Oral Health Nature vs Nurture

The nature and nurture argument is a widespread debate which can be adopted to your oral health. Basically, it is all about determining whether it is your genes (nature) or the environment which brings out a characteristic or attribute in you.

Our human mouth is full of microorganisms which live there. We do not know what factors control these types of organisms and which do not. However, a recent study which was published by Genome Research has said to have discovered that the environment has more control in determining oral microbiota.

The microbiome in your mouth started to form as soon as you were born.
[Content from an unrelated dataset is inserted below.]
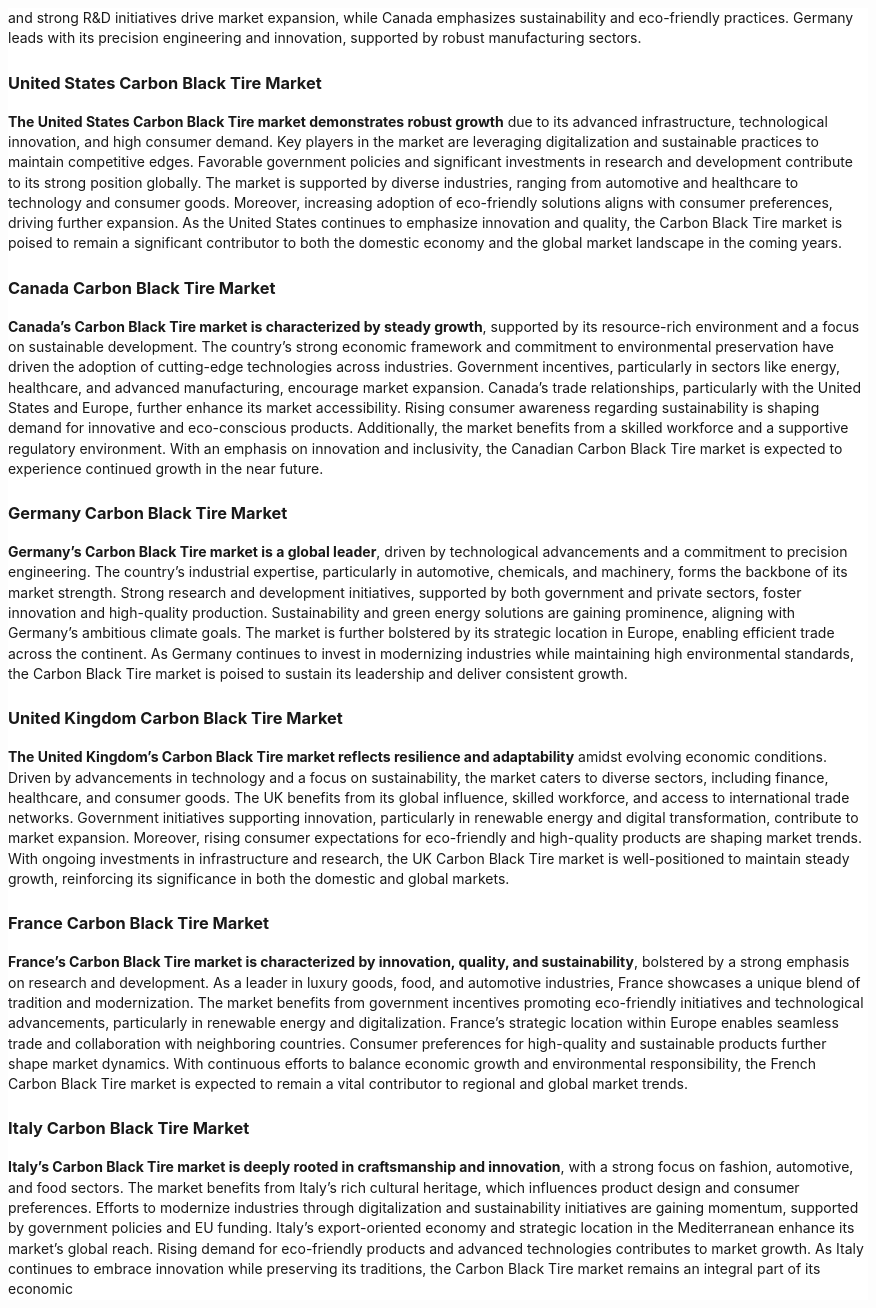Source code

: and strong R&amp;D initiatives drive market expansion, while Canada emphasizes sustainability and eco-friendly practices. Germany leads with its precision engineering and innovation, supported by robust manufacturing sectors.</span></em></p></blockquote><h3><strong>United States Carbon Black Tire Market</strong></h3><p><strong>The United States Carbon Black Tire market demonstrates robust growth</strong> due to its advanced infrastructure, technological innovation, and high consumer demand. Key players in the market are leveraging digitalization and sustainable practices to maintain competitive edges. Favorable government policies and significant investments in research and development contribute to its strong position globally. The market is supported by diverse industries, ranging from automotive and healthcare to technology and consumer goods. Moreover, increasing adoption of eco-friendly solutions aligns with consumer preferences, driving further expansion. As the United States continues to emphasize innovation and quality, the Carbon Black Tire market is poised to remain a significant contributor to both the domestic economy and the global market landscape in the coming years.</p><h3><strong>Canada Carbon Black Tire Market</strong></h3><p><strong>Canada&rsquo;s Carbon Black Tire market is characterized by steady growth</strong>, supported by its resource-rich environment and a focus on sustainable development. The country&rsquo;s strong economic framework and commitment to environmental preservation have driven the adoption of cutting-edge technologies across industries. Government incentives, particularly in sectors like energy, healthcare, and advanced manufacturing, encourage market expansion. Canada&rsquo;s trade relationships, particularly with the United States and Europe, further enhance its market accessibility. Rising consumer awareness regarding sustainability is shaping demand for innovative and eco-conscious products. Additionally, the market benefits from a skilled workforce and a supportive regulatory environment. With an emphasis on innovation and inclusivity, the Canadian Carbon Black Tire market is expected to experience continued growth in the near future.</p><h3><strong>Germany Carbon Black Tire Market</strong></h3><p><strong>Germany&rsquo;s Carbon Black Tire market is a global leader</strong>, driven by technological advancements and a commitment to precision engineering. The country&rsquo;s industrial expertise, particularly in automotive, chemicals, and machinery, forms the backbone of its market strength. Strong research and development initiatives, supported by both government and private sectors, foster innovation and high-quality production. Sustainability and green energy solutions are gaining prominence, aligning with Germany&rsquo;s ambitious climate goals. The market is further bolstered by its strategic location in Europe, enabling efficient trade across the continent. As Germany continues to invest in modernizing industries while maintaining high environmental standards, the Carbon Black Tire market is poised to sustain its leadership and deliver consistent growth.</p><h3><strong>United Kingdom Carbon Black Tire Market</strong></h3><p><strong>The United Kingdom&rsquo;s Carbon Black Tire market reflects resilience and adaptability</strong> amidst evolving economic conditions. Driven by advancements in technology and a focus on sustainability, the market caters to diverse sectors, including finance, healthcare, and consumer goods. The UK benefits from its global influence, skilled workforce, and access to international trade networks. Government initiatives supporting innovation, particularly in renewable energy and digital transformation, contribute to market expansion. Moreover, rising consumer expectations for eco-friendly and high-quality products are shaping market trends. With ongoing investments in infrastructure and research, the UK Carbon Black Tire market is well-positioned to maintain steady growth, reinforcing its significance in both the domestic and global markets.</p><h3><strong>France Carbon Black Tire Market</strong></h3><p><strong>France&rsquo;s Carbon Black Tire market is characterized by innovation, quality, and sustainability</strong>, bolstered by a strong emphasis on research and development. As a leader in luxury goods, food, and automotive industries, France showcases a unique blend of tradition and modernization. The market benefits from government incentives promoting eco-friendly initiatives and technological advancements, particularly in renewable energy and digitalization. France&rsquo;s strategic location within Europe enables seamless trade and collaboration with neighboring countries. Consumer preferences for high-quality and sustainable products further shape market dynamics. With continuous efforts to balance economic growth and environmental responsibility, the French Carbon Black Tire market is expected to remain a vital contributor to regional and global market trends.</p><h3><strong>Italy Carbon Black Tire Market</strong></h3><p><strong>Italy&rsquo;s Carbon Black Tire market is deeply rooted in craftsmanship and innovation</strong>, with a strong focus on fashion, automotive, and food sectors. The market benefits from Italy&rsquo;s rich cultural heritage, which influences product design and consumer preferences. Efforts to modernize industries through digitalization and sustainability initiatives are gaining momentum, supported by government policies and EU funding. Italy&rsquo;s export-oriented economy and strategic location in the Mediterranean enhance its market&rsquo;s global reach. Rising demand for eco-friendly products and advanced technologies contributes to market growth. As Italy continues to embrace innovation while preserving its traditions, the Carbon Black Tire market remains an integral part of its economic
An excess of bacteria was then brought into the mouth when you were in child and adulthood, but again little is known whether it is our genes or the environment that has a more powerful influence.

The reason why it was important to see if nature or nurture affect oral microbiota communities, is so that a more efficient prevention and treatment plan can be put into place for those who suffer from diseases such as endicardtis and bacteremia.
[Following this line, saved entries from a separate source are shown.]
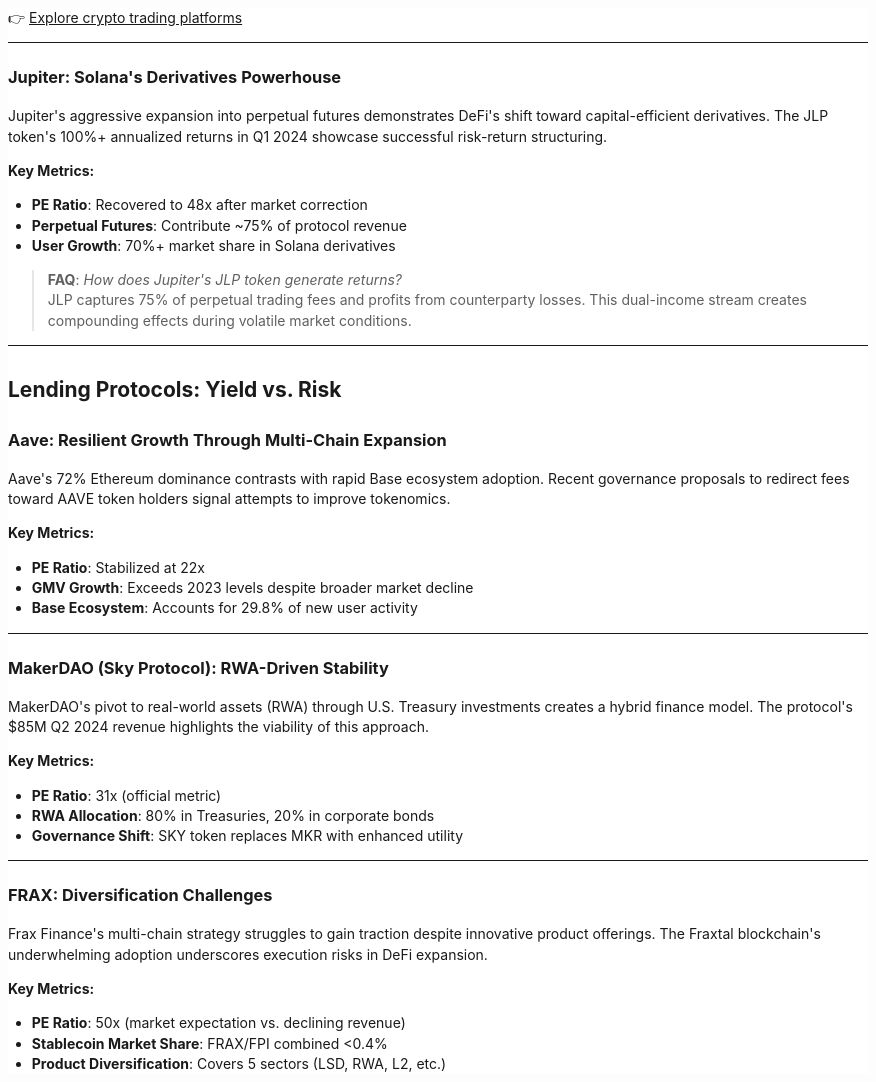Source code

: 👉 [Explore crypto trading platforms](https://bit.ly/okx-bonus)

---

### Jupiter: Solana's Derivatives Powerhouse
Jupiter's aggressive expansion into perpetual futures demonstrates DeFi's shift toward capital-efficient derivatives. The JLP token's 100%+ annualized returns in Q1 2024 showcase successful risk-return structuring.

**Key Metrics:**
- **PE Ratio**: Recovered to 48x after market correction
- **Perpetual Futures**: Contribute ~75% of protocol revenue
- **User Growth**: 70%+ market share in Solana derivatives

> **FAQ**: *How does Jupiter's JLP token generate returns?*  
> JLP captures 75% of perpetual trading fees and profits from counterparty losses. This dual-income stream creates compounding effects during volatile market conditions.

---

## Lending Protocols: Yield vs. Risk

### Aave: Resilient Growth Through Multi-Chain Expansion
Aave's 72% Ethereum dominance contrasts with rapid Base ecosystem adoption. Recent governance proposals to redirect fees toward AAVE token holders signal attempts to improve tokenomics.

**Key Metrics:**
- **PE Ratio**: Stabilized at 22x
- **GMV Growth**: Exceeds 2023 levels despite broader market decline
- **Base Ecosystem**: Accounts for 29.8% of new user activity

---

### MakerDAO (Sky Protocol): RWA-Driven Stability
MakerDAO's pivot to real-world assets (RWA) through U.S. Treasury investments creates a hybrid finance model. The protocol's $85M Q2 2024 revenue highlights the viability of this approach.

**Key Metrics:**
- **PE Ratio**: 31x (official metric)
- **RWA Allocation**: 80% in Treasuries, 20% in corporate bonds
- **Governance Shift**: SKY token replaces MKR with enhanced utility

---

### FRAX: Diversification Challenges
Frax Finance's multi-chain strategy struggles to gain traction despite innovative product offerings. The Fraxtal blockchain's underwhelming adoption underscores execution risks in DeFi expansion.

**Key Metrics:**
- **PE Ratio**: 50x (market expectation vs. declining revenue)
- **Stablecoin Market Share**: FRAX/FPI combined <0.4%
- **Product Diversification**: Covers 5 sectors (LSD, RWA, L2, etc.)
Monozygotic and dizygotic twins were used in the study (a factor which is very important when testing if something is caused by nature or nurture). Researches sequenced the microbial DNA that was found in the two different groups. The DNA sequences were then paired into a database and it was inferred which types of bacteria existed in each individual.

Identical twins have the same genetic make-up and are likely to have a common environment which is why it is a perfect basis to compare salivary microbiomes. The scientists found that there was little difference in comparison with non-identical twins whom only share half of their genes. This therefore suggests that genetics do no play an important role, which means that nurture is the winner of this debate.

Another astonishing conclusion that was found from the study was that the fundamental community of bacteria that exists in humans are basically the same, as Ken Krauter (the senior researcher of the study) stated that ‘there is a relatively high degree of sharing similar microbial species in all human mouths’ although there are some minor differences among different people.

The researchers behind this study hope that it will provide a framework for future studies looking at what affects oral microbial communities. With the knowledge that has been obtained from this piece of research, it can now give people a better understanding of how oral hygiene and other factors can impact the microbes that exist in our mouth.